-- GOAL OF THE EXERCISE --
All lines from the one that contains "drag(508, 113, 521, 139)" through the close of the entries below are to be repeated exactly, without any pictures.

Stored items:
[Start of Attachment]
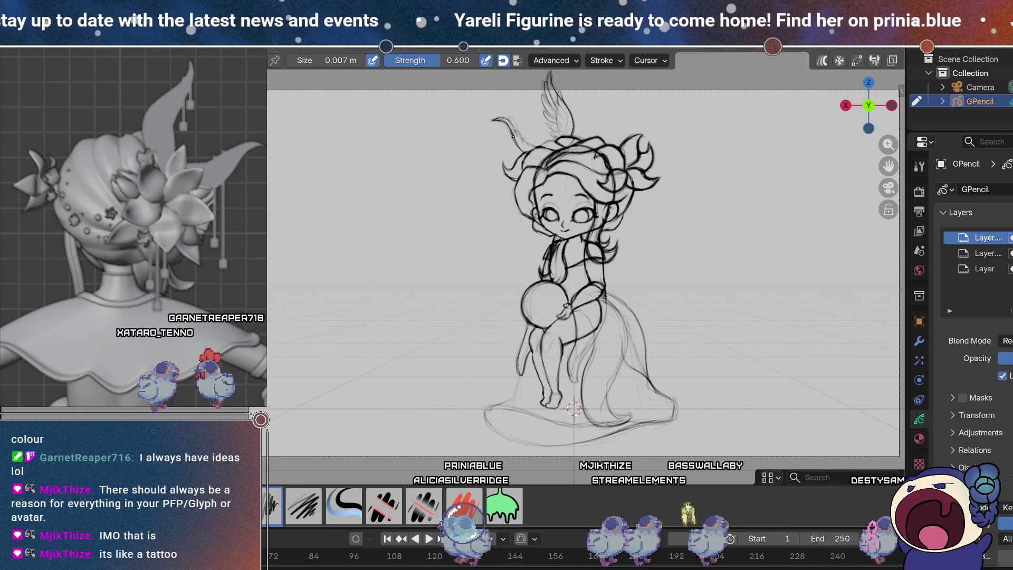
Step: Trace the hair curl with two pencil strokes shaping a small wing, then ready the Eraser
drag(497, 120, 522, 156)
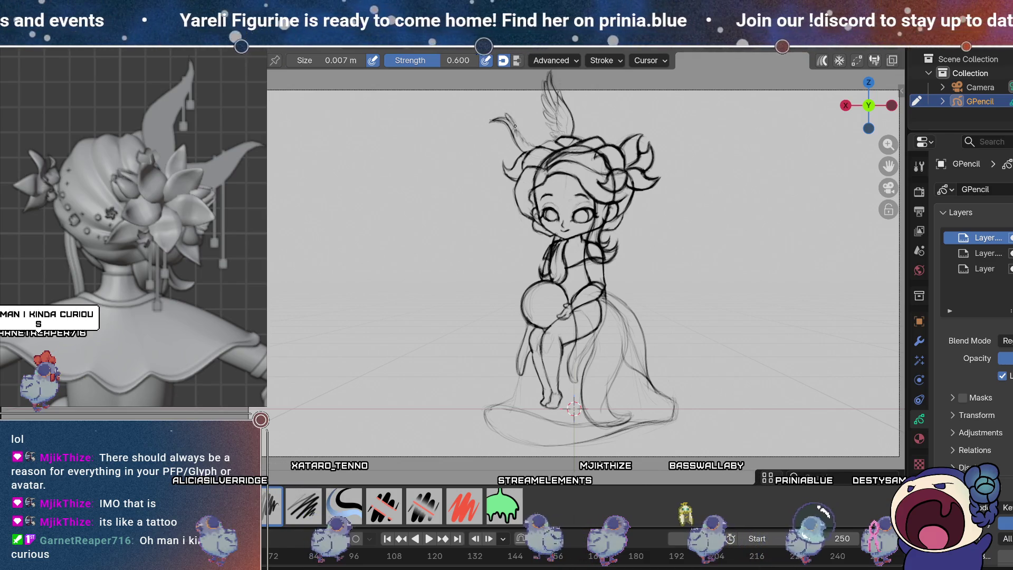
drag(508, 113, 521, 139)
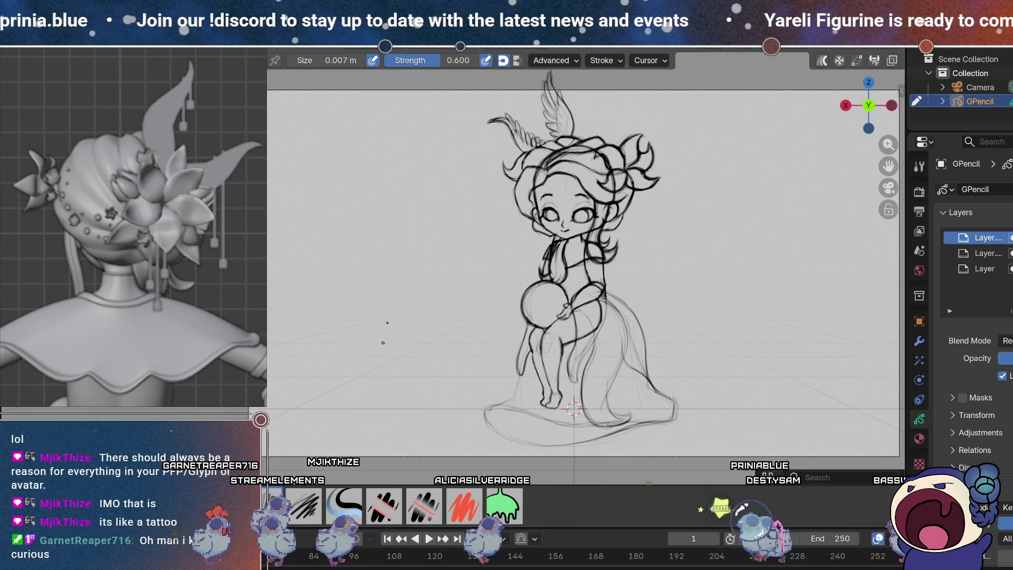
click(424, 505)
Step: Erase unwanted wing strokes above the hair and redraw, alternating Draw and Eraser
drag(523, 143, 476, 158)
[End of Attachment]
-- SOLUTION TO THE PROBLEM --
drag(508, 113, 521, 139)
click(424, 505)
Step: Erase unwanted wing strokes above the hair and redraw, alternating Draw and Eraser
drag(523, 143, 476, 158)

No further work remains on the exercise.